Financial & competing interests disclosure
SP Guay was the recipient of a doctoral research award from the Canadian Institutes for Health and Research (CIHR). At the time of this study, D Gaudet held the Canada Research Chair in preventive genetics and community genomics. Y Bossé is a Junior 2 Research Scholar from the Fonds de recherché du Québec – Santé (FRQS). P Mathieu is a senior research scholar from the FRQS. L Bouchard is a junior research scholar from the FRQS and a member of the FRQS-funded Centre de recherche clinique du Centre hospitalier universitaire de Sherbrooke (CHUS). This project was supported by ECOGENE-21, the CIHR team in community genetics (grant #CTP-82941), the Fondation des maladies du coeur du Québec, the FRQS and the Banting Research Foundation. The authors have no other relevant affiliation or financial involvement with any organization or entity with a financial interest in or financial conflict with the subject matter or materials discussed in the present manuscript apart from those disclosed.

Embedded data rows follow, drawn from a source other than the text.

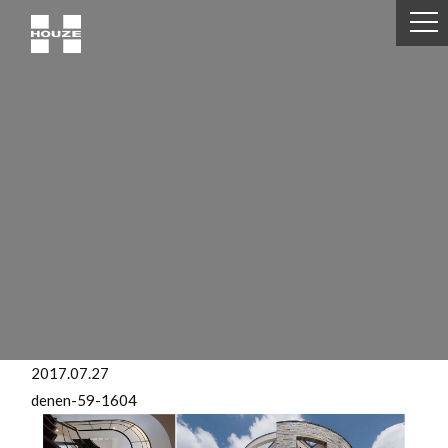
2017.07.27
denen-59-1604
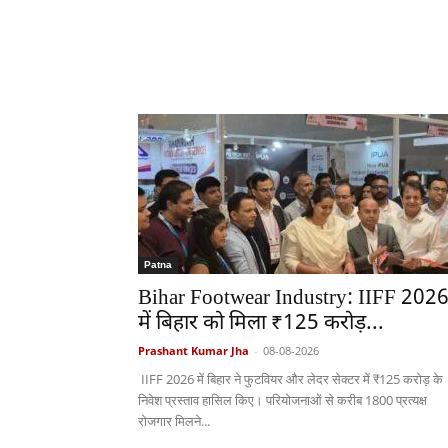
Patna
Bihar Footwear Industry: IIFF 202
में बिहार को मिला ₹125 करोड़...
Prashant Kumar Jha
-
08-08-2026
IIFF 2026 में बिहार ने फुटवियर और लेदर सेक्टर में ₹125 करोड़ के
निवेश प्रस्ताव हासिल किए। परियोजनाओं से करीब 1800 प्रत्यक्ष
रोजगार मिलने...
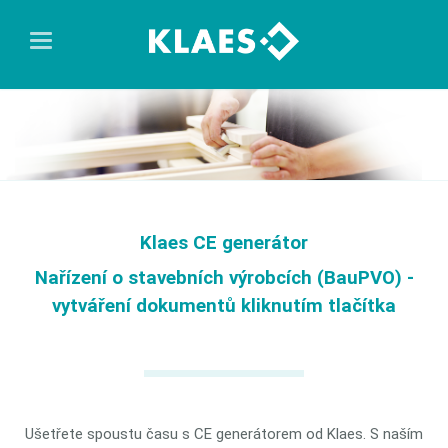
Klaes CE generátor
Nařízení o stavebních výrobcích (BauPVO) -
vytváření dokumentů kliknutím tlačítka
Ušetřete spoustu času s CE generátorem od Klaes. S naším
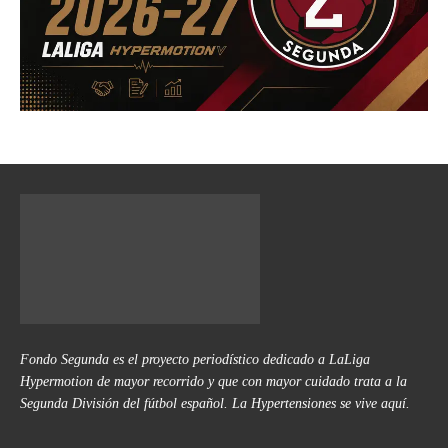
Fondo Segunda es el proyecto periodístico dedicado a LaLiga
Hypermotion de mayor recorrido y que con mayor cuidado trata a la
Segunda División del fútbol español. La Hypertensiones se vive aquí.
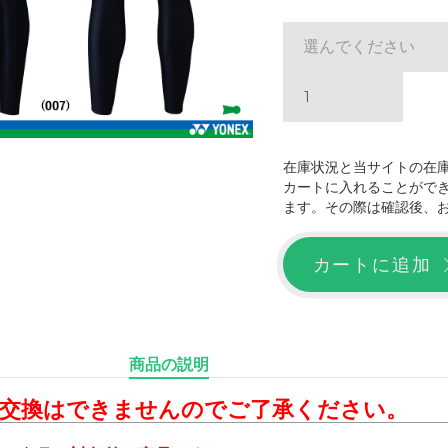
選んでください
在庫状況と当サイトの在
カートに入れることがで
ます。その際は確認後、
カートに追加
商品の説明
・交換はできませんのでご了承ください。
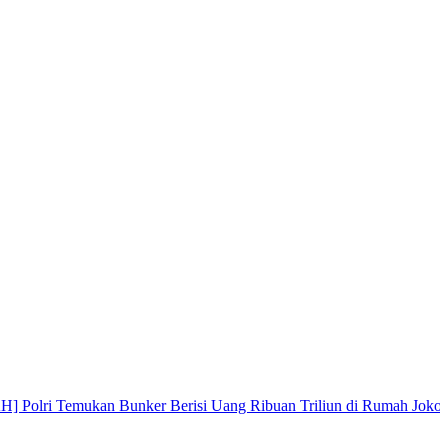
n Bunker Berisi Uang Ribuan Triliun di Rumah Jokowi
|
Perkua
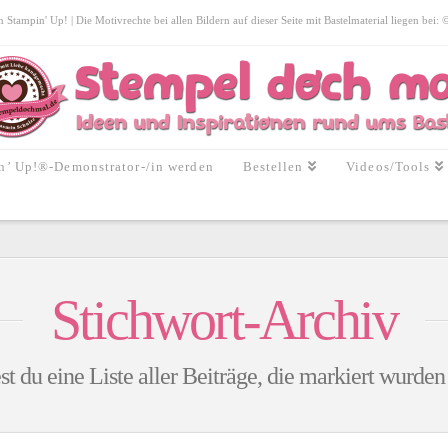
tampin' Up! | Die Motivrechte bei allen Bildern auf dieser Seite mit Bastelmaterial liegen bei:
n’ Up!®-Demonstrator-/in werden
Bestellen
Videos/Tools
Stichwort-Archiv
st du eine Liste aller Beiträge, die markiert wurde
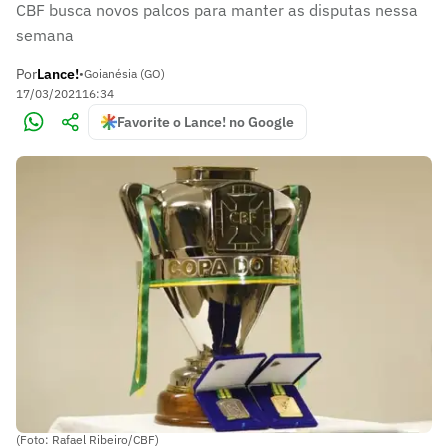
CBF busca novos palcos para manter as disputas nessa
semana
Por
Lance!
•
Goianésia (GO)
17/03/2021
16:34
Favorite o Lance! no Google
(Foto: Rafael Ribeiro/CBF)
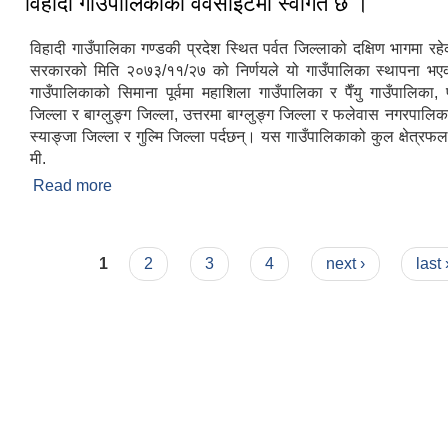
विहादी गाउँपालिकाको वेवसाइटमा स्वागत छ ।
विहादी गाउँपालिका गण्डकी प्रदेश स्थित पर्वत जिल्लाको दक्षिण भागमा र
सरकारको मिति २०७३/११/२७ को निर्णयले यो गाउँपालिका स्थापना 
गाउँपालिकाको सिमाना पूर्वमा महाशिला गाउँपालिका र पैँयु गाउँपालिका, प
जिल्ला र बाग्लुङ्ग जिल्ला, उत्तरमा बाग्लुङ्ग जिल्ला र फलेवास नगरपालिक
स्याङ्जा जिल्ला र गुल्मि जिल्ला पर्दछन्। यस गाउँपालिकाको कुल क्षेत्रफल
मी.
Read more
about विहादी गाउँपालिकाको वेवसाइटमा स्वागत छ ।
Pages
1
2
3
4
next ›
last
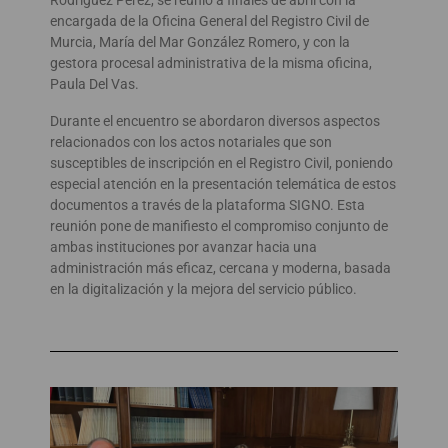
encargada de la Oficina General del Registro Civil de
Murcia, María del Mar González Romero, y con la
gestora procesal administrativa de la misma oficina,
Paula Del Vas.
Durante el encuentro se abordaron diversos aspectos
relacionados con los actos notariales que son
susceptibles de inscripción en el Registro Civil, poniendo
especial atención en la presentación telemática de estos
documentos a través de la plataforma SIGNO. Esta
reunión pone de manifiesto el compromiso conjunto de
ambas instituciones por avanzar hacia una
administración más eficaz, cercana y moderna, basada
en la digitalización y la mejora del servicio público.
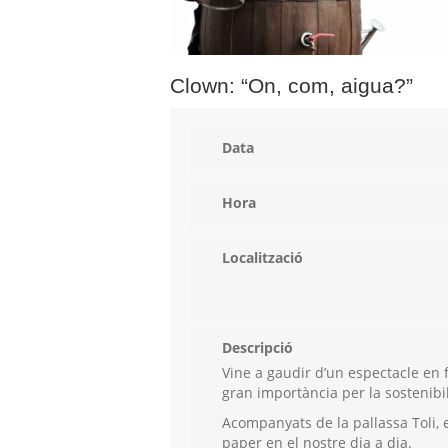
Clown: “On, com, aigua?”
Data
Hora
Localització
Descripció
Vine a gaudir d’un espectacle en f
gran importància per la sostenibil
Acompanyats de la pallassa Toli, 
paper en el nostre dia a dia.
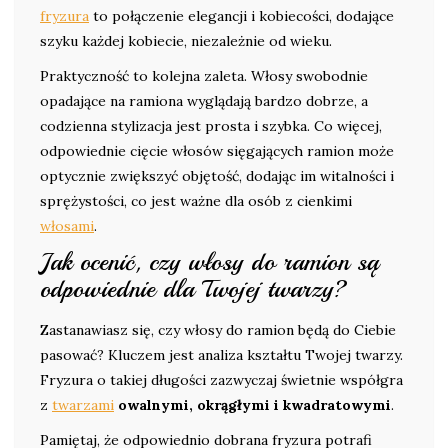
fryzura
to połączenie elegancji i kobiecości, dodające
szyku każdej kobiecie, niezależnie od wieku.
Praktyczność to kolejna zaleta. Włosy swobodnie
opadające na ramiona wyglądają bardzo dobrze, a
codzienna stylizacja jest prosta i szybka. Co więcej,
odpowiednie cięcie włosów sięgających ramion może
optycznie zwiększyć objętość, dodając im witalności i
sprężystości, co jest ważne dla osób z cienkimi
włosami
.
Jak ocenić, czy włosy do ramion są
odpowiednie dla Twojej twarzy?
Zastanawiasz się, czy włosy do ramion będą do Ciebie
pasować? Kluczem jest analiza kształtu Twojej twarzy.
Fryzura o takiej długości zazwyczaj świetnie współgra
z
twarzami
owalnymi, okrągłymi i kwadratowymi
.
Pamiętaj, że odpowiednio dobrana fryzura potrafi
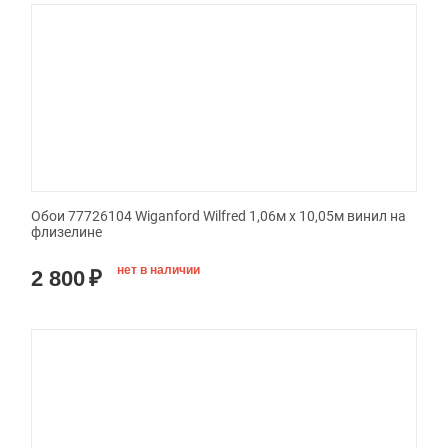
Обои 77726104 Wiganford Wilfred 1,06м х 10,05м винил на
флизелине
нет в наличии
2 800
₽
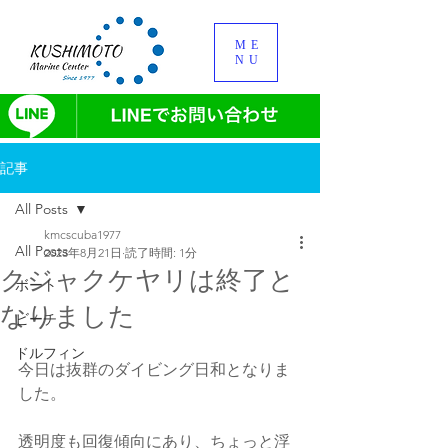
ME
NU
記事
All Posts
kmcscuba1977
All Posts
2023年8月21日
読了時間: 1分
クジャクケヤリは終了と
ボート
なりました
ビーチ
ドルフィン
今日は抜群のダイビング日和となりま
した。
透明度も回復傾向にあり、ちょっと浮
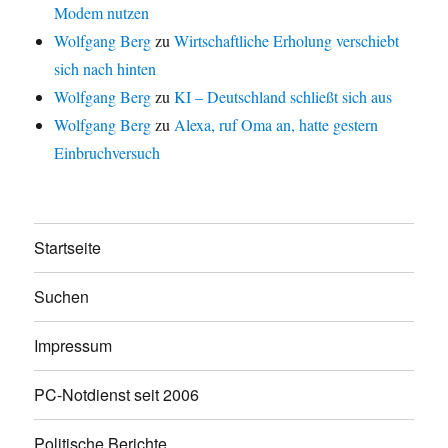
Modem nutzen
Wolfgang Berg
zu
Wirtschaftliche Erholung verschiebt
sich nach hinten
Wolfgang Berg
zu
KI – Deutschland schließt sich aus
Wolfgang Berg
zu
Alexa, ruf Oma an, hatte gestern
Einbruchversuch
Startseite
Suchen
Impressum
PC-Notdienst seit 2006
Politische Berichte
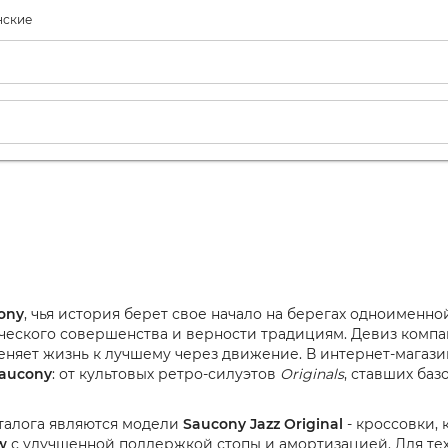
нские
ony
, чья история берет свое начало на берегах одноименно
ческого совершенства и верности традициям. Девиз компа
меняет жизнь к лучшему через движение. В интернет-магаз
aucony
: от культовых ретро-силуэтов
Originals
, ставших баз
талога являются модели
Saucony Jazz Original
- кроссовки, 
w
с улучшенной поддержкой стопы и амортизацией. Для тех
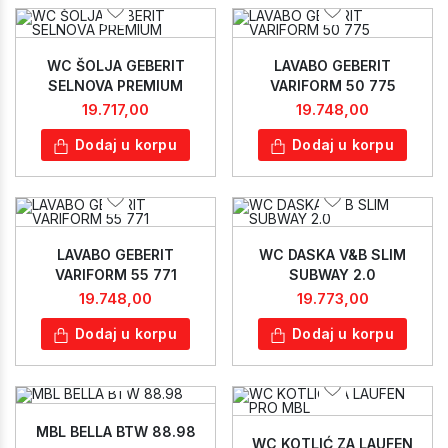
WC ŠOLJA GEBERIT
LAVABO GEBERIT
SELNOVA PREMIUM
VARIFORM 50 775
19.717,00
19.748,00
Dodaj u korpu
Dodaj u korpu
LAVABO GEBERIT
WC DASKA V&B SLIM
VARIFORM 55 771
SUBWAY 2.0
19.748,00
19.773,00
Dodaj u korpu
Dodaj u korpu
MBL BELLA BTW 88.98
WC KOTLIĆ ZA LAUFEN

No writing assistance was utilized in the production of this manuscript.
Ethical conduct of research
The authors state that they have obtained appropriate institutional review board approval or have followed the principles outlined in the Declaration of Helsinki for all human or animal experimental investigations. In addition, for investigations involving human subjects, informed consent has been obtained from the participants involved.